╭─ Dataset entries

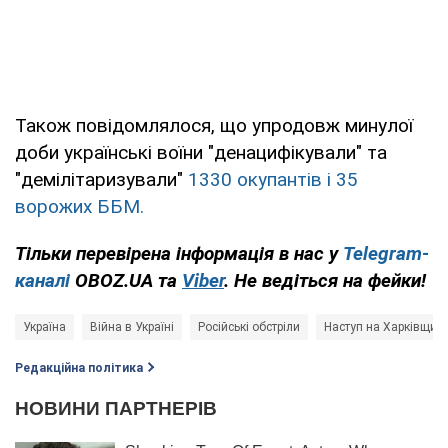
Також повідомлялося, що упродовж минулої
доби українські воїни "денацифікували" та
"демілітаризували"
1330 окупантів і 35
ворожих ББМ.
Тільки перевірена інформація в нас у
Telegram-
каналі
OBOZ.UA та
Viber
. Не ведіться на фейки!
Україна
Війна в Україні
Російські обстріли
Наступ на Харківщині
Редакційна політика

╰─
╭─ Dataset entries

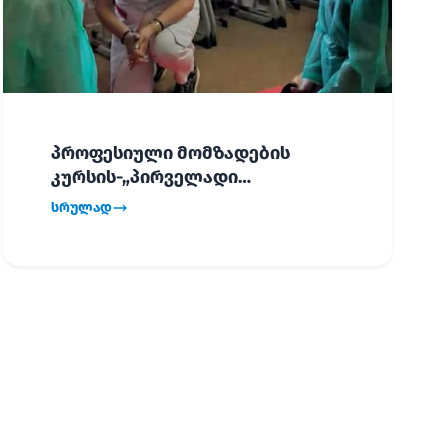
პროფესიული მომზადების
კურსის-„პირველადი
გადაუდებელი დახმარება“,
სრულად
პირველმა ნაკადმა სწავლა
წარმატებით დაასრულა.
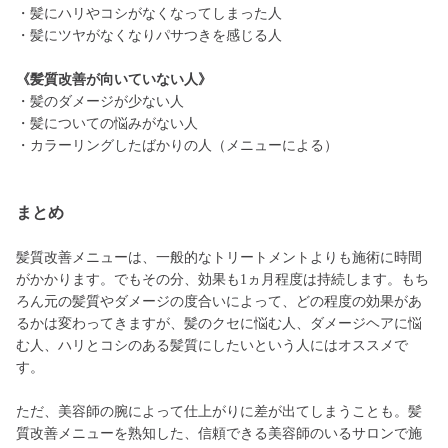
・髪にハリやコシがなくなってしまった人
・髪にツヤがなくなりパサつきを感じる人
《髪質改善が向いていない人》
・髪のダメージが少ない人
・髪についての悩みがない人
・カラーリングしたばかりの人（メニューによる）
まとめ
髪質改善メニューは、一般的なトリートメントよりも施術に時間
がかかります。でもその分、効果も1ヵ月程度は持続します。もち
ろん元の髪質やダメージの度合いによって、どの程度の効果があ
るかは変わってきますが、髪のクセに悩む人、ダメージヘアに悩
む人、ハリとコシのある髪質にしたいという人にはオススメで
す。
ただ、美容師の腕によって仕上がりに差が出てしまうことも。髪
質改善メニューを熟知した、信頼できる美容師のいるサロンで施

╰─
╭─ Dataset entries

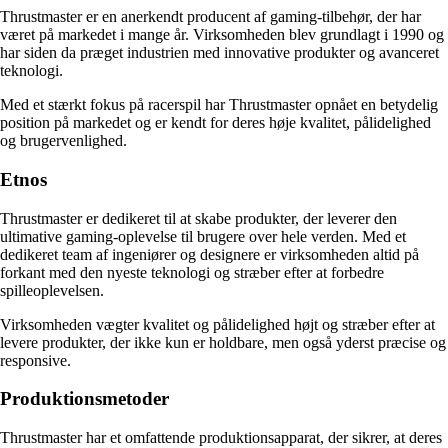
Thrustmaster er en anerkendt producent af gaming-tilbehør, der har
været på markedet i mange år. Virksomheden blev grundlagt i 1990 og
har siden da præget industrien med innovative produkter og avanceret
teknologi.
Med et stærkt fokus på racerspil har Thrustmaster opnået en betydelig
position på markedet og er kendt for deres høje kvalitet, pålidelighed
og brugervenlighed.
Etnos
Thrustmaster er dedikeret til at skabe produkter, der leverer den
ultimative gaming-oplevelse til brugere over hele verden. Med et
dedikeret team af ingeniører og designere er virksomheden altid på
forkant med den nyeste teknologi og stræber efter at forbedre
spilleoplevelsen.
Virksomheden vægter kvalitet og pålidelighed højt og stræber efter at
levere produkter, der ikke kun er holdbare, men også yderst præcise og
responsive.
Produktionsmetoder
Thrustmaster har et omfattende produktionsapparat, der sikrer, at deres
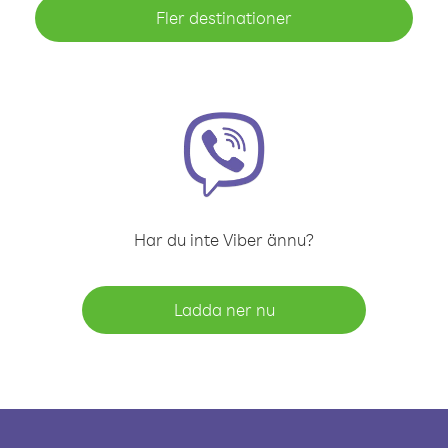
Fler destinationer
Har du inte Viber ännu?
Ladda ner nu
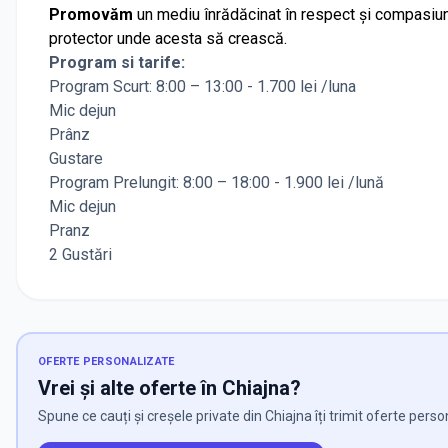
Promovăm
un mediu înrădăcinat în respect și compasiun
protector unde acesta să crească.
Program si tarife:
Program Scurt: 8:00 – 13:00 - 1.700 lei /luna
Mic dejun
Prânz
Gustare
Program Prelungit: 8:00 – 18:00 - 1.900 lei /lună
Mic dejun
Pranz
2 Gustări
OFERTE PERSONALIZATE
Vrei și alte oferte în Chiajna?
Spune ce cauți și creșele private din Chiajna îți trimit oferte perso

╰─

Activity:
Above are the records. Copy the lines beginning at the one that has "og brugervenlighed." and ending with the one that has "forkant med den", unchanged.

Exercise solution:
og brugervenlighed.
Etnos
Thrustmaster er dedikeret til at skabe produkter, der leverer den
ultimative gaming-oplevelse til brugere over hele verden. Med et
dedikeret team af ingeniører og designere er virksomheden altid på
forkant med den nyeste teknologi og stræber efter at forbedre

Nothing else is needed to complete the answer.